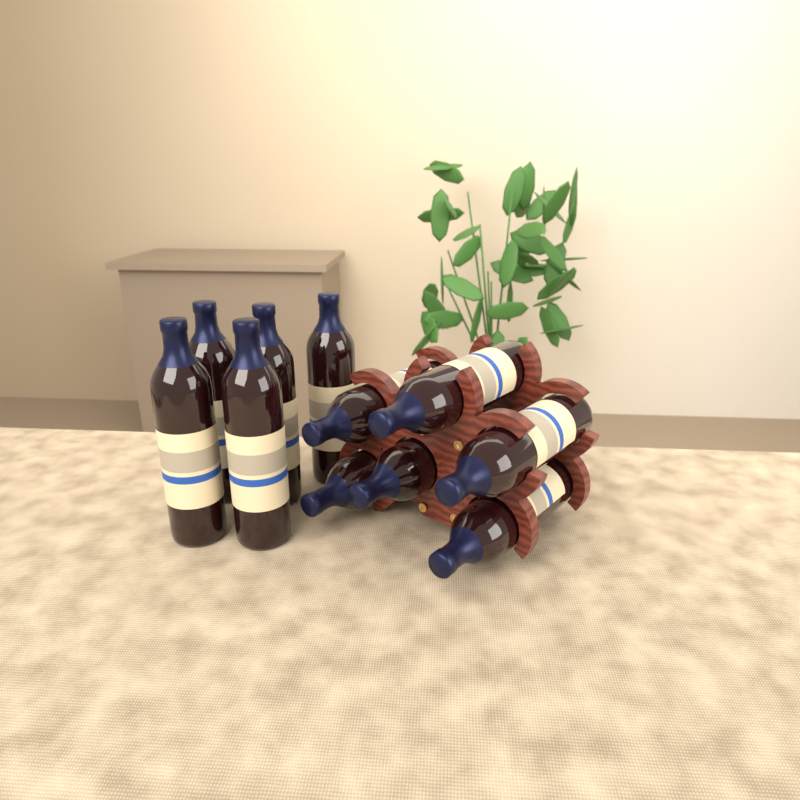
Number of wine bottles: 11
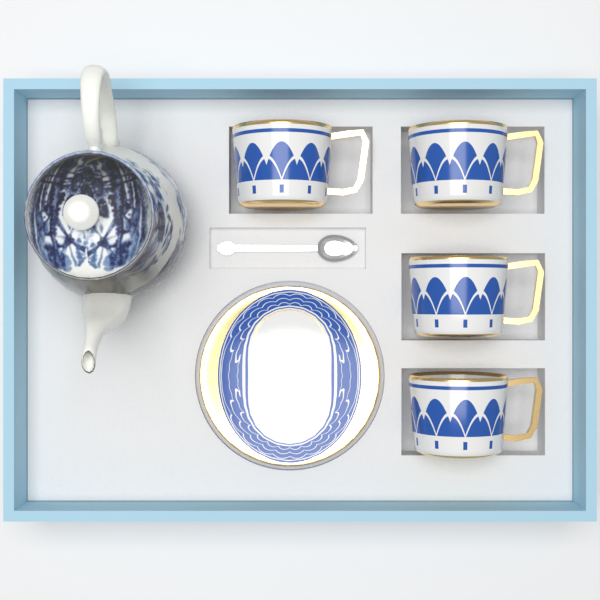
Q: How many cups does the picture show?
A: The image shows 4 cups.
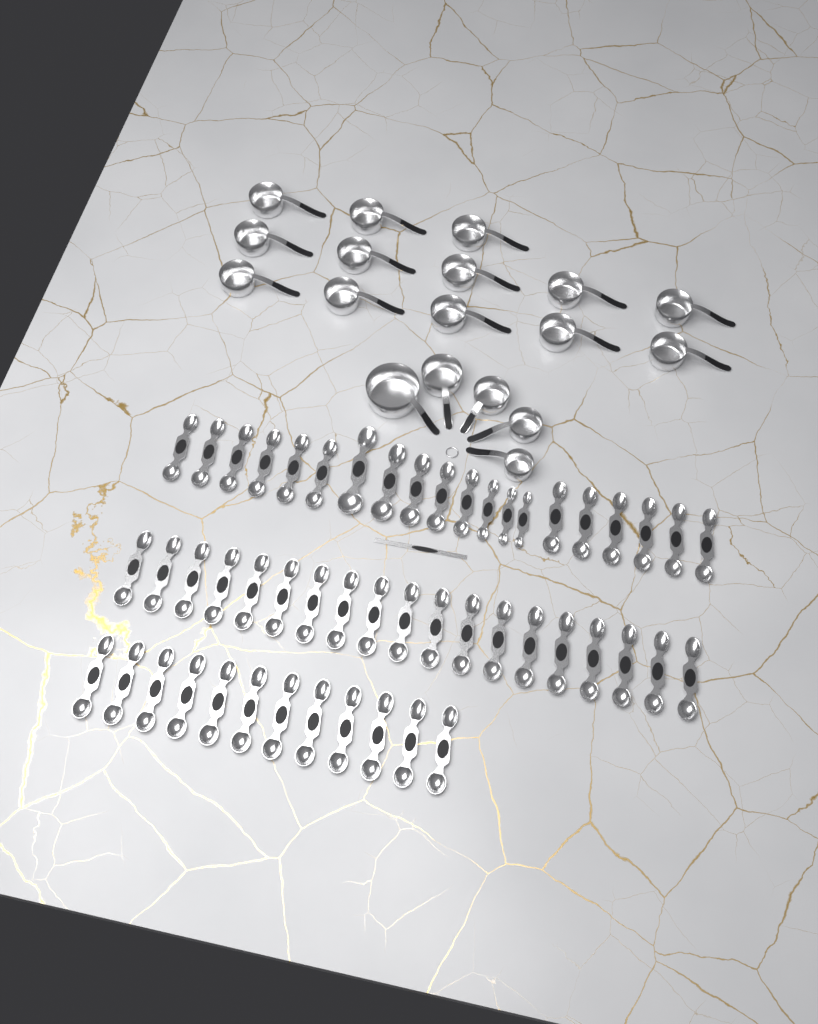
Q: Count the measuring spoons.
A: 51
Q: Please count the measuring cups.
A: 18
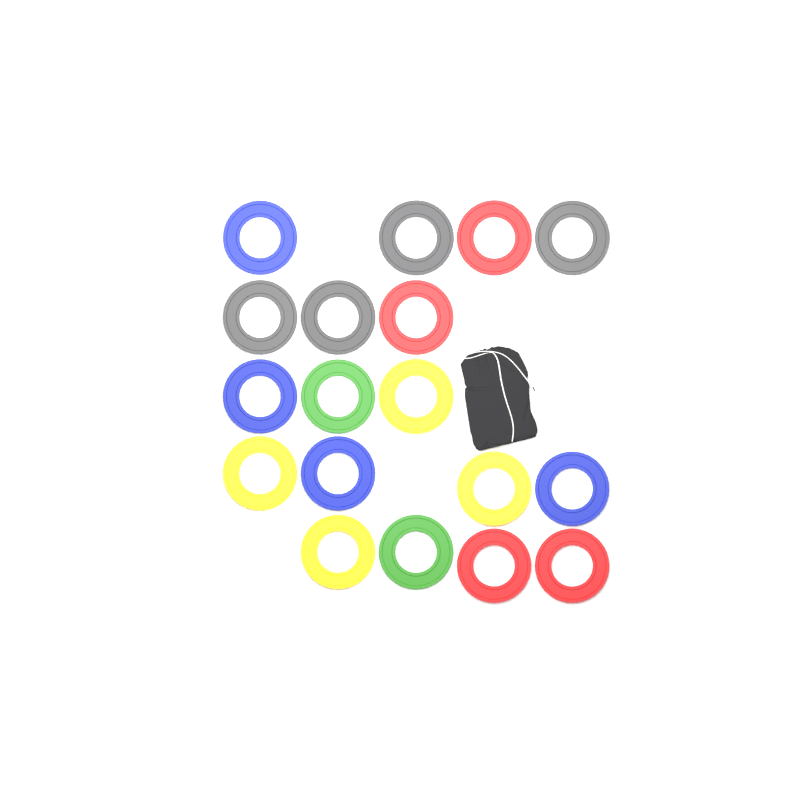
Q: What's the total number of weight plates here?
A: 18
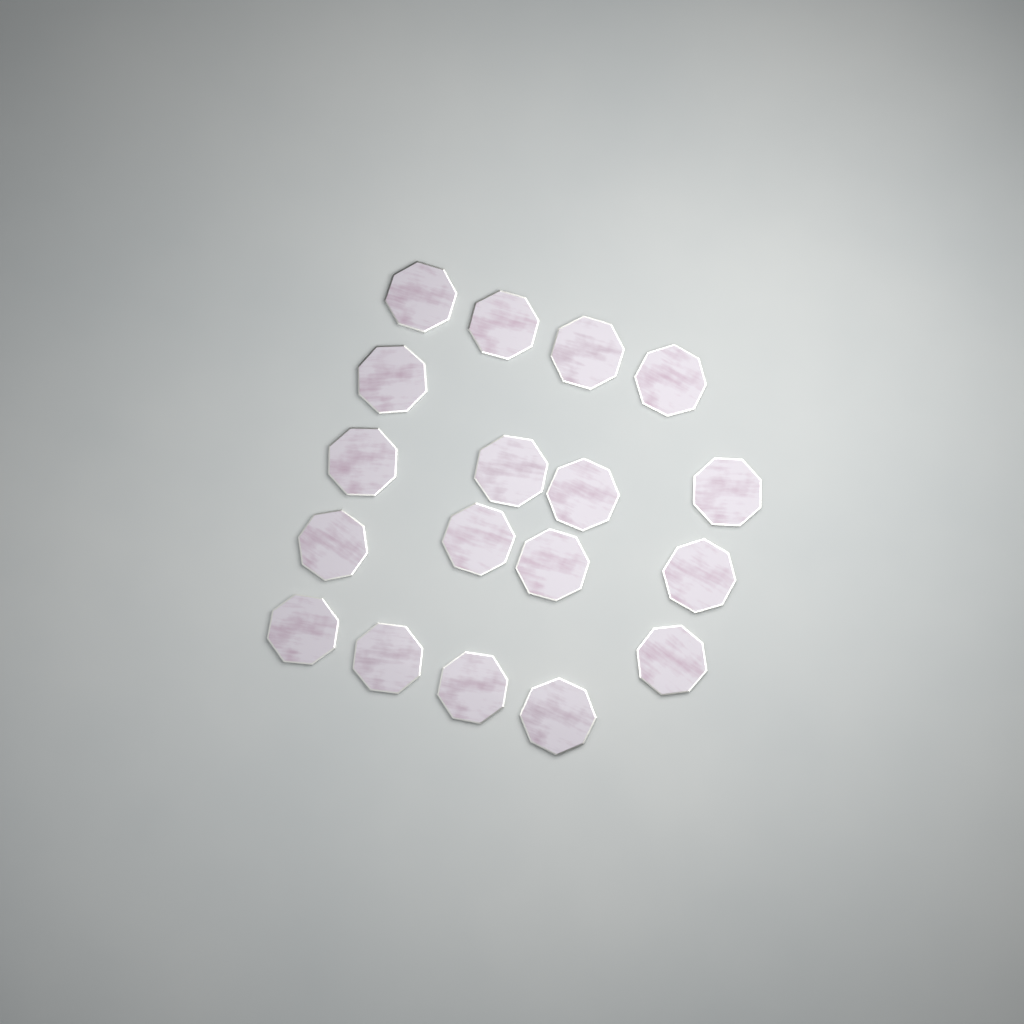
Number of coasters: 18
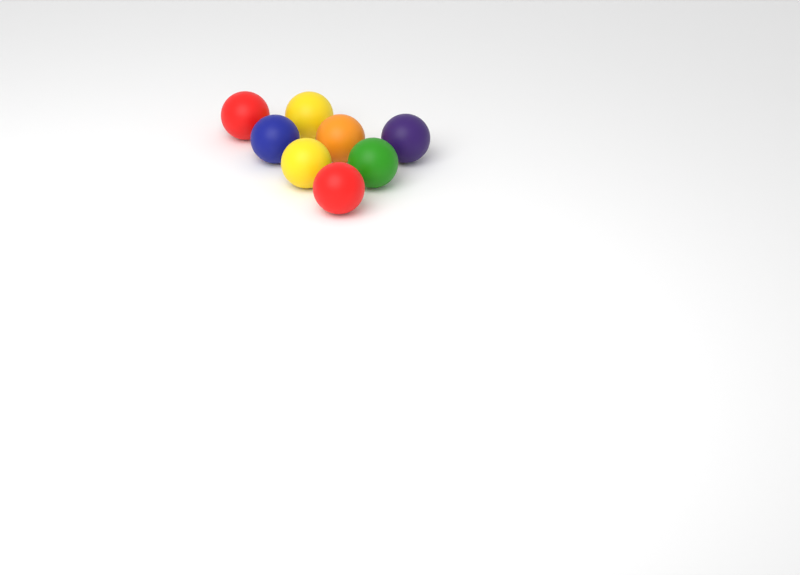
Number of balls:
+ + + + +
Tally how many lines of the records above contain the string "cups", treating uppercase and lowercase as different, and give only that number.

=== TASK RESULT ===
3